┌──
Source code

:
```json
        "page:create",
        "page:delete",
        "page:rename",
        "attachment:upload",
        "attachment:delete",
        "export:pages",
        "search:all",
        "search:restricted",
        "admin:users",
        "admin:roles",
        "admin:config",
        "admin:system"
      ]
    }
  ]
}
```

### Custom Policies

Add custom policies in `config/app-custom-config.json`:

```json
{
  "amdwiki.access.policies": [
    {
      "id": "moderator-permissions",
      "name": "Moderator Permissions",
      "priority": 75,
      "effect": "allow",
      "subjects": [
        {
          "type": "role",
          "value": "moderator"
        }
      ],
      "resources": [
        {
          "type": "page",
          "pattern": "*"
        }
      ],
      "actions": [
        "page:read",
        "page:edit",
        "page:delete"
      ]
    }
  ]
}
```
└──
Give again each line shown above, keeping every word as it is.

- Worked solution:
Source code

:
```json
        "page:create",
        "page:delete",
        "page:rename",
        "attachment:upload",
        "attachment:delete",
        "export:pages",
        "search:all",
        "search:restricted",
        "admin:users",
        "admin:roles",
        "admin:config",
        "admin:system"
      ]
    }
  ]
}
```

### Custom Policies

Add custom policies in `config/app-custom-config.json`:

```json
{
  "amdwiki.access.policies": [
    {
      "id": "moderator-permissions",
      "name": "Moderator Permissions",
      "priority": 75,
      "effect": "allow",
      "subjects": [
        {
          "type": "role",
          "value": "moderator"
        }
      ],
      "resources": [
        {
          "type": "page",
          "pattern": "*"
        }
      ],
      "actions": [
        "page:read",
        "page:edit",
        "page:delete"
      ]
    }
  ]
}
```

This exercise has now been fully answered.